_Görev 1_
İnşaat-İş'in İGA hakkındaki açıklamasını aktaran metinde "İnşaat-İş, İGA Genel" ile başlayıp "bulunurken, arkadaşlarımız tutsak!" ile biten bölümü hiç değiştirmeden yineleyin.
_Görev 2_
İnşaat-İş'in İGA hakkındaki açıklamasını aktaran metni kaldığı yerden sürdürün.

_Kaynak metin_
-------------------------

İnşaat-İş: Suçlu İGA ve onları denetlemekle görevli olanlardır



İnşaat-İş, İGA Genel Direktörü Kadri Samsunlu’nun Fatih Altaylı’ya yaptığı açıklamalardaki iki yüzlülüğü ve pişkinliği teşhir eden bir açıklama yayınladı


İnşaat-İş, Fatih Altaylı’ya konuşan İGA Genel Direktörü Kadri Samsunlu’nun, “işçiler haklıydı”, “haberim yoktu” içerikli değerlendirmelerine ilişkin yaptığı açıklamada, “Samsunlu’nun açıklamalarının kendisi yeni bir suç duyurusudur. Bizzat kendisi ve buraları denetlemekle mükellef resmi kurumlar hakkında yapılmış bir suç duyurusu… Bu açıklamalardan sonra bir kez daha yineliyoruz: Arkadaşlarımızı serbest bırakın! Onları değil, tüm bu suçları üstlenen patronu(ları) ve onu (onları) denetlemekle görevli resmi temsilcileri-görevlileri yargılayan! Bir suçlu varsa onlardır!” diyerek, şunları ifade etti:

İGA patronu kendisi hakkında suç duyurusunda bulunurken, arkadaşlarımız tutsak!

-------------------------

_Kayıtlı veriler_
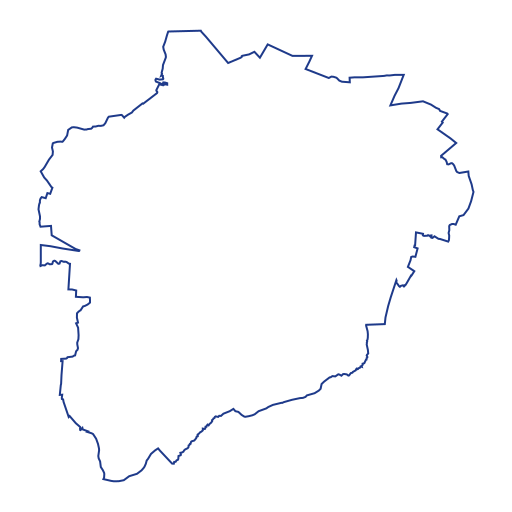 IP, Salaj, Romania (orthographic projection)
{"feature_id": "2599482B12205021786957", "entity_name": "IP", "entity_type": "district", "adm_level": 2, "iso_a3": "ROU", "parent_name": "Romania", "parent_adm1": "Salaj", "projection": "orthographic", "projection_center": [22.621, 47.222], "detail": "fine", "context": "isolated", "style": "outline", "palette": "blue", "viewbox_px": 512, "rotation_deg": 0, "n_neighbors": 0, "source": "geoboundaries", "source_scale": "gbopen_adm2", "svg_char_len": 5891}
<svg xmlns="http://www.w3.org/2000/svg" viewBox="0 0 512 512"><path d="M282.2,402.9L283.9,402.1L292.0,399.8L300.0,398.1L302.9,397.9L305.5,396.9L306.9,395.4L314.6,393.2L318.8,390.6L320.6,388.8L321.6,384.0L324.1,381.6L329.6,377.4L330.6,377.3L332.4,376.1L335.3,376.4L338.3,374.3L339.5,374.6L341.4,375.7L343.1,374.1L344.3,374.0L346.8,374.4L348.3,375.6L349.1,375.4L350.8,373.1L352.4,372.7L352.9,371.9L355.8,370.3L356.0,369.4L356.7,368.6L357.6,369.2L358.1,368.9L358.3,368.3L360.0,367.7L360.5,367.1L360.5,366.5L360.9,366.3L361.8,366.7L361.6,366.0L362.7,364.8L362.6,363.7L364.3,363.2L365.9,359.8L366.5,359.6L366.6,358.1L367.3,357.5L367.3,356.7L366.7,355.6L367.0,354.8L368.2,353.5L367.9,350.0L366.7,344.5L366.9,343.2L366.8,342.6L367.2,341.6L366.9,340.6L367.5,339.7L367.8,337.6L367.9,334.3L367.6,331.2L366.1,325.6L366.2,324.8L384.8,324.1L385.5,317.4L388.2,305.9L390.8,297.1L396.4,280.1L396.6,280.6L396.2,282.5L397.4,283.8L399.0,286.1L399.9,286.8L400.8,285.9L402.9,285.3L404.0,286.5L404.4,286.2L404.3,285.7L404.6,285.2L405.5,285.0L406.6,283.3L410.9,275.8L411.1,276.0L411.6,275.4L414.3,271.2L407.9,266.9L410.5,260.3L411.2,257.0L412.6,256.5L415.4,256.8L417.6,248.4L414.2,247.2L414.6,245.4L415.1,245.3L416.0,232.4L423.0,233.8L422.8,235.1L423.2,235.6L424.1,235.9L427.4,235.7L428.0,235.2L428.3,235.5L429.4,235.6L430.0,236.3L430.4,236.2L430.7,235.5L431.5,235.4L431.5,236.2L431.1,237.4L431.3,237.7L432.5,237.9L434.5,236.3L438.4,238.8L440.1,239.0L448.2,241.6L448.9,240.2L449.1,238.0L449.2,235.5L448.6,233.0L449.3,230.2L449.2,226.3L449.4,225.6L449.8,225.0L452.0,224.0L453.7,224.0L455.7,224.7L459.3,216.3L463.5,215.1L468.4,208.6L471.1,201.2L473.5,191.9L472.8,189.9L471.6,184.3L468.7,175.9L468.3,171.5L459.3,173.0L457.2,172.1L456.3,171.0L454.2,165.6L453.2,164.2L452.0,163.2L451.1,163.2L448.6,164.4L447.2,164.2L446.6,161.8L445.4,159.5L444.6,159.2L442.3,157.2L441.2,157.3L441.1,155.8L456.2,143.0L450.5,138.4L437.5,129.3L442.7,122.6L441.9,121.6L447.7,114.1L447.2,113.5L440.1,110.9L439.1,109.1L436.0,107.8L431.0,104.6L423.0,101.3L410.8,102.9L401.5,103.6L390.4,105.4L394.6,95.7L398.5,88.2L403.7,74.9L394.6,74.9L389.4,75.5L386.8,75.4L384.1,75.9L363.4,77.3L354.9,77.3L349.6,77.7L349.8,82.3L341.9,81.7L339.3,80.6L336.9,78.1L336.1,77.6L333.5,76.8L331.4,76.6L328.8,78.0L305.6,69.0L309.4,61.5L312.0,55.8L292.5,55.9L267.7,44.4L259.9,57.7L254.4,51.8L249.1,54.4L242.3,55.8L241.8,56.1L241.8,56.8L240.7,57.7L228.1,63.0L205.9,36.7L201.4,31.8L200.8,30.7L168.5,31.5L168.2,31.6L167.0,35.2L165.2,41.6L163.2,46.8L163.7,49.6L165.6,54.4L165.9,56.7L165.8,57.6L163.0,65.0L162.7,68.6L161.7,72.4L161.6,72.9L162.0,73.6L161.2,75.7L162.1,75.2L162.9,75.9L162.8,76.6L163.3,78.8L162.9,79.3L159.7,79.6L156.1,78.7L155.5,79.6L155.5,80.6L156.0,81.6L160.0,83.1L160.5,83.7L162.7,84.0L163.3,82.4L164.9,82.5L167.2,83.2L167.2,84.7L164.9,84.3L163.1,85.3L162.4,84.8L161.4,84.9L159.3,84.2L156.3,90.2L156.7,91.3L157.2,91.7L157.3,92.5L157.0,93.1L143.2,103.7L142.5,103.4L133.3,110.6L131.9,112.5L128.0,114.7L124.8,116.9L124.2,117.7L121.9,115.1L121.3,114.9L108.8,116.7L108.0,117.6L105.3,123.2L103.5,125.3L100.8,125.9L98.4,125.8L95.7,126.5L93.0,126.6L92.2,127.8L91.2,128.7L87.7,129.1L86.6,129.5L84.2,129.6L77.1,127.6L73.8,127.2L71.8,127.4L68.2,129.9L67.1,135.5L64.8,139.0L62.8,141.5L62.3,141.8L60.5,141.6L57.4,141.8L53.3,143.0L52.8,143.4L52.0,147.5L52.9,151.5L52.6,154.9L49.0,159.6L44.6,167.1L43.1,169.1L40.7,171.3L44.2,177.5L47.0,180.6L51.4,187.0L52.4,187.7L50.2,193.8L47.4,193.1L45.7,198.2L41.7,197.1L40.7,198.3L40.2,199.4L39.9,200.6L39.9,202.8L39.5,203.2L39.0,205.2L38.5,209.3L40.0,216.4L40.0,218.9L39.3,221.7L39.6,222.1L39.6,224.2L40.5,226.7L51.0,225.9L51.7,235.3L75.6,249.0L79.4,250.3L79.2,250.9L78.8,251.0L62.6,248.5L50.4,246.2L40.8,245.0L40.8,262.6L40.6,264.4L40.3,265.2L40.5,266.0L42.3,265.2L44.8,265.4L46.8,263.7L47.8,263.3L49.8,264.3L52.0,264.1L52.4,263.7L52.9,261.7L53.3,261.2L54.3,260.7L55.3,261.0L58.3,263.8L59.5,263.6L60.4,261.3L61.5,261.0L64.1,261.9L64.9,261.6L66.6,262.0L68.8,263.6L70.0,263.8L68.4,289.4L72.2,289.5L76.2,290.5L75.9,296.8L83.2,297.3L87.0,297.0L89.9,297.6L90.0,300.2L90.0,302.5L89.7,302.9L87.5,304.6L84.7,306.0L83.1,306.4L80.5,310.4L79.9,310.6L78.4,311.8L77.0,313.3L76.9,317.7L78.0,322.6L76.1,323.3L78.1,327.7L78.6,335.2L78.4,339.2L77.2,342.7L77.3,344.6L78.0,348.1L77.5,349.8L76.3,351.0L76.0,351.7L75.1,355.4L73.9,355.7L72.6,356.6L67.5,357.2L66.9,358.2L66.1,358.6L61.2,358.9L61.1,361.1L62.6,361.1L61.5,375.1L61.1,383.9L60.8,385.1L59.8,394.9L62.2,394.7L61.8,397.9L61.9,399.0L63.1,399.4L63.6,402.0L68.7,417.0L69.6,416.0L75.8,423.2L80.2,427.0L80.3,427.5L80.0,428.8L80.2,430.0L80.5,430.1L82.4,428.0L82.7,429.4L87.9,431.3L87.2,431.9L91.7,433.3L93.1,434.1L96.1,438.7L98.0,443.9L99.0,448.5L99.1,450.3L98.3,456.0L98.7,458.4L100.1,461.4L100.8,467.0L102.8,470.1L104.1,472.8L104.3,474.0L104.1,477.5L103.4,479.1L111.2,480.9L114.0,481.3L118.8,481.2L123.8,480.2L129.2,476.2L137.0,473.8L141.5,470.4L143.6,468.0L144.5,466.7L145.8,463.8L146.7,460.5L148.0,458.9L151.0,453.9L155.2,450.3L158.1,448.4L159.8,450.5L172.1,463.6L173.8,463.7L174.2,461.9L175.6,461.8L176.6,460.3L177.9,459.8L178.3,458.8L178.5,456.0L180.7,455.2L180.9,454.8L180.4,452.8L181.9,452.5L183.4,451.7L184.1,450.4L185.2,449.4L187.7,448.2L188.5,447.1L188.6,445.5L189.4,445.0L189.8,444.0L190.5,443.9L191.0,442.0L191.5,441.4L194.3,440.5L196.2,438.2L196.4,437.1L196.7,436.7L197.6,436.4L197.9,436.0L197.5,435.1L197.6,434.6L199.1,433.5L200.1,432.3L201.3,431.7L202.8,430.4L202.8,428.6L204.8,429.0L205.2,428.6L205.5,426.8L206.3,426.8L206.3,426.3L207.5,424.7L208.3,425.5L208.6,425.4L209.4,424.1L211.2,422.6L212.0,421.4L212.2,421.1L212.0,420.2L213.2,419.1L213.5,418.4L214.5,418.0L214.8,417.0L215.6,416.4L218.2,416.9L219.2,415.8L221.0,415.9L223.4,413.7L229.7,411.2L233.4,408.9L235.4,411.2L238.4,411.9L241.6,414.9L244.3,416.6L245.3,416.8L248.7,416.2L252.3,415.3L254.7,414.3L258.6,411.2L266.3,408.4L268.3,407.0L272.9,404.9L281.5,402.8L282.2,402.9Z" fill="none" stroke="#1e3a8a" stroke-width="2"/></svg>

-------------------------

_Sonuç 1_
İnşaat-İş, İGA Genel Direktörü Kadri Samsunlu’nun Fatih Altaylı’ya yaptığı açıklamalardaki iki yüzlülüğü ve pişkinliği teşhir eden bir açıklama yayınladı


İnşaat-İş, Fatih Altaylı’ya konuşan İGA Genel Direktörü Kadri Samsunlu’nun, “işçiler haklıydı”, “haberim yoktu” içerikli değerlendirmelerine ilişkin yaptığı açıklamada, “Samsunlu’nun açıklamalarının kendisi yeni bir suç duyurusudur. Bizzat kendisi ve buraları denetlemekle mükellef resmi kurumlar hakkında yapılmış bir suç duyurusu… Bu açıklamalardan sonra bir kez daha yineliyoruz: Arkadaşlarımızı serbest bırakın! Onları değil, tüm bu suçları üstlenen patronu(ları) ve onu (onları) denetlemekle görevli resmi temsilcileri-görevlileri yargılayan! Bir suçlu varsa onlardır!” diyerek, şunları ifade etti:

İGA patronu kendisi hakkında suç duyurusunda bulunurken, arkadaşlarımız tutsak!

_Sonuç 2_
 

14 Eylül günü 3. Havalimanı’nda yaşanan işçi isyanının ardından, yüzlerce işçiyle birlikte sendika yöneticilerimiz de gözaltına alınmış ve sonunda 3. Havalimanı’na dönen kameralar ve uzatılan mikrofonlar inşaat işçisinin yaşam ve çalışma koşullarından toplumu haberdar etmişti.

 

Ortaya çıkan toplumsal vicdan karşısında, lağım medyasının haşereleri, doğrudan meşru haklarını kullanan işçilere ve görevlerini yapan sendika emekçilerine saldıran, hakaretler eden bir pozisyon almıştı. İGA’nın özel güvenlik personeli gibi davranan jandarma, işkenceyle gözaltına aldığı işçilerimizi ve sendikacılarımızı, İGA’nın beyaz yakalı maşalarıyla birlikte sorgulamış, yine bu beyaz yakalı maşaların yönlendirmeleriyle ifadeler alınmıştı.

 

Geçen sürede İGA ve iktidar, istedikleri karalamayı gerçekleştirememiş ve her gün su yüzüne çıkan kanıtlarla daha da gelişen, katılaşan bu toplumsal vicdanın önüne geçememiştir. 3. Havalimanı özelinde inşaat işçisinin genel durumu artık toplumun belleğinde yerini almıştır. Bu gerçek karşısında çark eden İGA, yandaş basın aracılığıyla günah çıkarmaya girişmiştir.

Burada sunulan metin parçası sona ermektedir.